Culturas

«El debate entre monarquía o república está traído a destiempo en plena zozobra»

«¡Dios, qué buen vasallo si hubiera buen señor!», dice el trovador del ‘Cantar de mio Cid’. El verso del poema épico reverbera en los oídos al hilo del actual debate entre monarquía y república que se vive en España. ¿Qué piensa al respecto el actor y académico José Luis Gómez, quien pone voz a las andanzas del Campeador? Para el fundador del Teatro de La Abadía, el dilema «entre monarquía o república es un debate traído a destiempo en un momento de zozobra».

Para el miembro de la Real Academia Española (RAE), es verdad que el Rey emérito ha incurrido en «errores graves de conducta personal», yerros que merecen la «censura pública». «Pero no es apropiado –alega– censurar esos comportamiento y olvidar los anteriores».

Gómez hizo estas aseveraciones durante la presentación a la prensa de tres pasajes del libro medieval sobre las aventuras de un guerrero, un personaje que ha fascinado a escritores y cineastas. Vestido con un terno negro y con el parco acompañamiento de un piano y de unos pocos instrumentos de percusión, Gómez se desenvuelve a sus 80 años con movimientos suaves y medidos, sin apenas despegar los pies del suelo para recrear el trote del caballo y embridarlo.

El Campeador cabalga de nuevo, esta vez en un espectáculo dirigido e interpretado por el tótem del teatro español. Del 20 al 29 de octubre, los espectadores podrán disfrutar de las aventuras de Rodrigo Díaz de Vivar, «un hombre leal a su señor, el rey Alfonso VI».

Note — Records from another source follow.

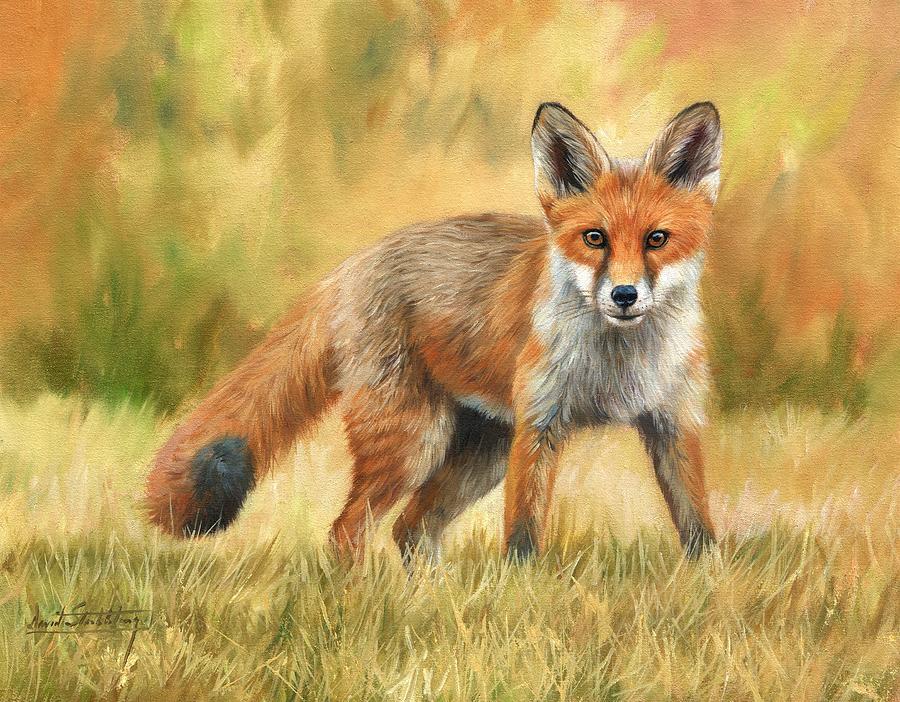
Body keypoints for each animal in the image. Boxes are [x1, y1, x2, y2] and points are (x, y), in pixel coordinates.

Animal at [146, 100, 722, 562]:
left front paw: (710, 591)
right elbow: (523, 540)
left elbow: (699, 530)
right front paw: (522, 601)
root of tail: (355, 262)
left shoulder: (674, 422)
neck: (619, 367)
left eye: (656, 239)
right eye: (594, 238)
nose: (624, 295)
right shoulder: (540, 427)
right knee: (348, 531)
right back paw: (365, 609)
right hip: (414, 443)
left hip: (480, 454)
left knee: (410, 529)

Cuando ocurrió el 23-F, Gómez recuerda que era director del Centro Dramático Nacional (CDN). Ese día de 1981, se interpretaba en el María Guerrero ‘La velada de Benicarló’, un texto original de Manuel Azaña, presidente de la II República durante la Guerra Civil. «En ese momento el Rey prestó un servicio inestimable a la democracia. Tanto los éxitos como los errores de Juan Carlos I forman parte de la misma persona y ningún ciudadano puede confundir las figuras públicas, que pasan, con las instituciones del Estado, que permanecen».

Azaña y el sonrojo

A Gómez le enervan los modales hoscos y la bronca en sede parlamentaria como las vividas esta misma semana, lances nada caballerosos que le han causado rubor y vergüenza. En un hombre tranquilo como él siempre están presentes las palabras que dijo Azaña en el Congreso durante una sesión especialmente tormentosa. «Ya que usted no se sonroja, permítame que yo lo haga por usted», evocó el gigante de la escena para citar al dirigente de Acción Republicana. «Muchos nos sonrojamos al ver el debate de hace unos días; me produce un gran pesar. Los ciudadanos normales vemos a los líderes como personas obligadas a demostrar una cierta ejemplaridad».

No le extraña esta actitud en un gremio, el de las fuerzas políticas y sociales, que exhibe con desfachatez sus prejuicios. «Nos llaman a las gentes de las artes en vivo ‘pedigüeños’, o ‘los de la ceja’, cuando las gentes del teatro son personas muy esforzadas, tenaces y trabajadoras», dice con indignación.

Lamenta el actor que un país como España, con más 46 millones de habitantes e ínfulas de creerse toda una potencia cultural, mire con anteojeras las políticas concernientes a las artes escénicas. «Nuestros gestores culturales no han visto nuestros teatros. Portugal tiene dos teatros estatales con un elenco fijo para varias temporadas. Lo mismo sucede con Europa del Este».

Muchos se ha escrito del Campeador, un personaje sujeto a toda suerte de distorsiones históricas. ¿Fue un guerrero ávido de riquezas?, ¿un inteligente estratega?, ¿un traidor?, ¿un mercenario? José Luis Gómez lo tiene claro: «fue un hombre leal a su rey. Y ya se sabe que cuando se quiebra la lealtad se produce una quiebra interna. No se olvide que en tiempos del Mio Cid lo que de verdad había era una guerra civil de españoles contra españoles».

Como documento literario del siglo XI, el cantar de gesta anónimo merece escucharse con las expresiones y pronunciación propias del Medievo. Puede que el significado de algunos vocablos se pierda casi un milenio después, pero Gómez cree que el resonar de un idioma antiguo es toda una «experiencia sensorial». «Solo por escuchar una lengua bellísima y rica hay que acercarse a La Abadía», sentencia.